> FRAGMENTO DE LA PÁGINA:
#####
¿Qué evidencian los fenómenos climáticos que vienen afectando cíclicamente las diversas ciudades del país? La incapacidad del Estado (Gobierno Nacional y gobiernos subnacionales) para poder planificar y gestionar la ocupación del territorio en coherencia con la naturaleza, e implementar acciones estratégicas que nos alejen de repetir situaciones de riesgo.
Esto, sumado a la dificultad que el Gobierno Nacional demuestra para promover una política de vivienda que reconozca la diversidad ambiental y cultural del país, y brindar una oferta formal y digna para los sectores más vulnerables. Todo lo referido ha generado que gran parte de los peruanos desconfíen de las instituciones, actúen a corto plazo y resuelvan con sus propias manos la necesidad de habitar, aunque ello implique ponerse en riesgo y no cumplir con la ley. En este contexto, la informalidad se convierte en un negocio muy lucrativo para mafiosos y políticos, y en consecuencia, en el mayor obstáculo para el desarrollo integral y sostenible del país.
La planificación urbana es competencia exclusiva de los gobiernos provinciales (Ley Orgánica de Municipalidades), que se apoyan en los distritales para otorgar las licencias de habilitación y construcción, y para fiscalizar el cumplimiento de las normas. En ese sentido, la ley de “Reasentamiento poblacional para zonas de muy alto riesgo no mitigable” (Ley N° 29869 y su modificatoria) indica expresamente que las zonas de riesgo recurrente por deslizamientos, huaicos y desbordes de ríos deben ser declaradas intangibles e inhabitables, no pudiendo otorgarse títulos, licencias o servicios. Las personas que ocupen estos espacios deberán ser reubicadas en zonas seguras y los predios serán recuperados por el Estado. Por otro lado, los grandes proyectos de infraestructura deben ser concebidos bajo la mirada integral de la planificación, evaluando los impactos que podrían generan en su entorno para mitigarlos con obras complementarias.
La Autoridad para la Reconstrucción con Cambios se creó para facilitar este proceso, monitoreando y financiando los proyectos, y ejecutando las obras de gran envergadura. Para ello debía contar con el apoyo de los gobiernos subnacionales. Pero, además de sus propias debilidades institucionales, se encontró con un territorio excesivamente dividido en municipalidades, cada una con su propia burocracia y generalmente con muy limitados recursos técnicos y económicos. El primer jefe de la entidad, Pablo de la Flor, lo dijo claramente en una entrevista a El Comercio (en el 2017): “Lo que no está funcionando, lamentablemente, son las capacidades institucionales que los entes gubernamentales tienen”, unos días después dejó el cargo.
#####
> REGISTROS MOSTRADOS:

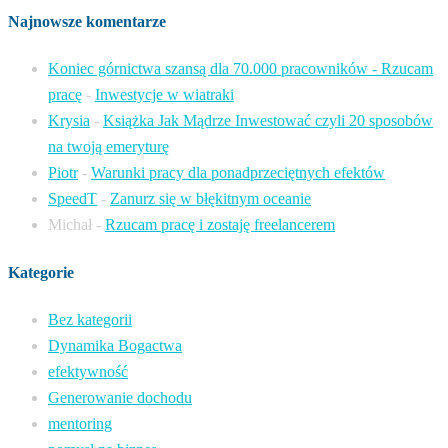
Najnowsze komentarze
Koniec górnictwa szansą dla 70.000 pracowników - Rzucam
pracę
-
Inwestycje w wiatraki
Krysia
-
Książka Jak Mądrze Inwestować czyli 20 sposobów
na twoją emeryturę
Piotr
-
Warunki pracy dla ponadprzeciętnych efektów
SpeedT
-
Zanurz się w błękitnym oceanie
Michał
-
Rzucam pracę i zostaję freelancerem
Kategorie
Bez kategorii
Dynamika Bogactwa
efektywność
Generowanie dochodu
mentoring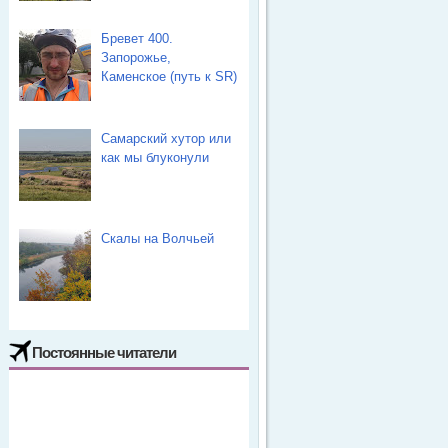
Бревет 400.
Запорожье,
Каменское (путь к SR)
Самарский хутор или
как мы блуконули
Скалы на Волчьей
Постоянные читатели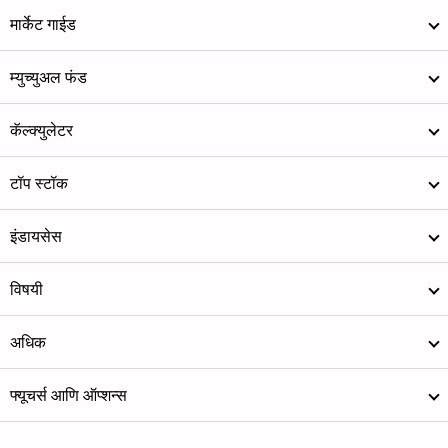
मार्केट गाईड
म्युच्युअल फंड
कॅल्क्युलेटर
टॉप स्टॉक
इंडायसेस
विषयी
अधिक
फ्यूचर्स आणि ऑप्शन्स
#####
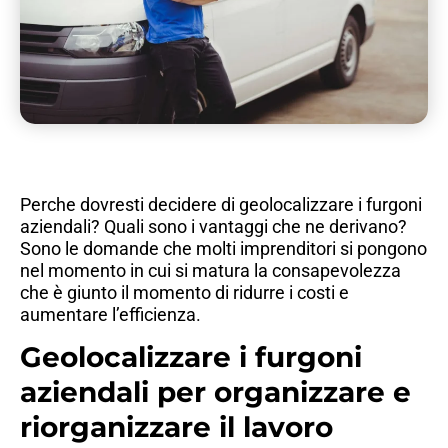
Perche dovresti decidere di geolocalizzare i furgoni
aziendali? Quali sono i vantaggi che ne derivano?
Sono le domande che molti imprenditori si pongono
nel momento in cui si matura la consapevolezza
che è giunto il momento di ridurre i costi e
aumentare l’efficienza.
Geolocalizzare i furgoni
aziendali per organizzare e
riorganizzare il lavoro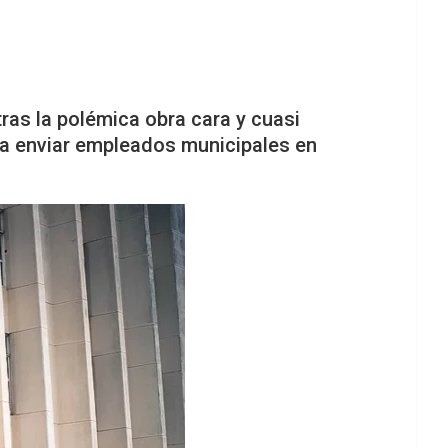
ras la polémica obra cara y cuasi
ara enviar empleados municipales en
#####
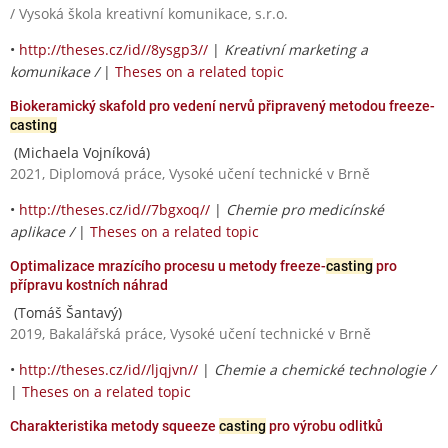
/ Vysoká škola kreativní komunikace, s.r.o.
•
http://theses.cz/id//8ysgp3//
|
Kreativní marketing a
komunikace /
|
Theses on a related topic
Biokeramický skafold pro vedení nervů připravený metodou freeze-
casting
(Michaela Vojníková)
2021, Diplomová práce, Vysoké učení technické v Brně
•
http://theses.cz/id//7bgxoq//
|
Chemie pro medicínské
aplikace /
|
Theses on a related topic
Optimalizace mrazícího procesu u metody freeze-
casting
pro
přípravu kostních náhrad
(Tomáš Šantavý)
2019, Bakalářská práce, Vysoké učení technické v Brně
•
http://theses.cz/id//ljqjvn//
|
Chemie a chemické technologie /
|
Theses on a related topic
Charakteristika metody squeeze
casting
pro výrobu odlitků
#####
> TAREA: Transcribe sin alterar nada el tramo del texto sobre la planificación urbana y el riesgo en el Perú que va desde "La Autoridad para" hasta "dejó el cargo.".

> RESULTADO DEL EJERCICIO:
La Autoridad para la Reconstrucción con Cambios se creó para facilitar este proceso, monitoreando y financiando los proyectos, y ejecutando las obras de gran envergadura. Para ello debía contar con el apoyo de los gobiernos subnacionales. Pero, además de sus propias debilidades institucionales, se encontró con un territorio excesivamente dividido en municipalidades, cada una con su propia burocracia y generalmente con muy limitados recursos técnicos y económicos. El primer jefe de la entidad, Pablo de la Flor, lo dijo claramente en una entrevista a El Comercio (en el 2017): “Lo que no está funcionando, lamentablemente, son las capacidades institucionales que los entes gubernamentales tienen”, unos días después dejó el cargo.